Immersed in Movies: Recreating Iconic Ebbets Field for Jackie Robinson Biopic '42'

Getting Ebbets Field just right as the legendary home of the Brooklyn Dodgers was the greatest challenge for production designer Richard Hoover on “42,”
the stirring biopic about Jackie Robinson (Chadwick Boseman) as Major
League Baseball’s first African-American. It’s both an arena and a battleground for Robinson’s crusade in 1947 to fight racial prejudice and prove his greatness as a baseball player. But without digital enhancement they never could’ve made us believe we were there.

“The first thing we had to do was figure out what Ebbets Field was in a planned view and then continue an investigation in more detail,” explains Hoover, who previously collaborated with “42” director Brian Helgeland on the gritty “Payback” “We were able to find scanned drawings and conjured various approaches. The best and most cost-effective approach was building a digital green screen from scratch, 1,200 feet long and 40-feet high and we could rely on VFX [from Hammerhead and overseen by production VFX supervisor Jamie Dixon] to handle the outfield and some of the infield.

“Fortunately, we discovered a stadium in Chattanooga, Tennessee, Engel Stadium, which was in disrepair. It’s one of the oldest existing ballparks [where Robinson actually played], and we were encouraged to use it to help energize the community to renovate it someday. We laid our Ebbets Field over that with a little bit of digital cheating. The Ebbets infield was on a piece of property that had an 80-degree angle and came to a point. So we took one of the sides of our existing stadium, which was 90 degrees, and rebuilt it out of wood and angled it in. Ebbets was very intimate and we wanted to make sure that we delivered that accurately and have a sense that you’re really at the game.”

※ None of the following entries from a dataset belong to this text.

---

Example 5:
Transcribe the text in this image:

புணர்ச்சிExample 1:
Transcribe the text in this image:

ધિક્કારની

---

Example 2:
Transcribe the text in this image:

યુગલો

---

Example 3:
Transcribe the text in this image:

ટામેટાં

Ebbets was built right up to the property line adjacent to a sidewalk and a street. Of course, this was long before the modern era of luxury box seats. Steel structure stadiums were common. But Ebbets was its own icon being small, even though they later added seats to the infield and outfield. The production changed the outfield fences as well as the infield fences along the grass; they changed the dugout; and they rebuilt the scoreboard. For the exterior shot of Ebbets, they took a classic photo and replicated it with VFX. With modifications, Engel Stadium also functioned as Cincinatti’s famed Crosley Field.The production also used two other stadiums where Robinson played: Luther Williams Field in Macon, Georgia; and Rickwood Field in Birmingham, Alabama, the country’s oldest existing ballpark.

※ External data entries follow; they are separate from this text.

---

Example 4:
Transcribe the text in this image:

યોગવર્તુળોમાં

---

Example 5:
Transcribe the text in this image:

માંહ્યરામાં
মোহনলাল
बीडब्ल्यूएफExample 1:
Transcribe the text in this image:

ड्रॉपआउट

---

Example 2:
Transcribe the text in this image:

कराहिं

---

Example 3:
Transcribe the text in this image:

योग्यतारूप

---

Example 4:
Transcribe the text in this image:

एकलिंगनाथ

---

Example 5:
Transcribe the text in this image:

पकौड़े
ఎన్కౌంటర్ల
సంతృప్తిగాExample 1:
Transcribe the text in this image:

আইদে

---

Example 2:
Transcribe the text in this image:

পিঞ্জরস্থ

“Now we’re living in a digital era of layering, as opposed to photography back then,” Hoover continues. “It makes it easier to cheat and enhance. Either you don’t ever shoot wide shots, which would be disappointing, or you invest in a lot of effort in digital work, which they did. I sat with artists and shared what I learned from the research.”

The early post-war period was fascinating to research and reconstruct. It was right before the economic boom, so they were small and dirty and not very colorful. Hoover says it was like the cities were coming out of a dark period. So the general design profiles were late ’30s and early ’40s, but Brooklyn was 19th century and so the design elements were simple and direct. However, they saved the most colorful moments for Ebbets and the other ballparks, which was a wonderful metaphor for the allure of baseball and the spotlight that shined on Robinson and his historic achievement.

“Hopefully, the baseball folks are gonna be happy. It is an icon. You just have to say, ‘I’m working for you, icon.'”

It’s more than that — it was the backdrop for a revolutionary change in our national consciousness, and for that Ebbets works wonders.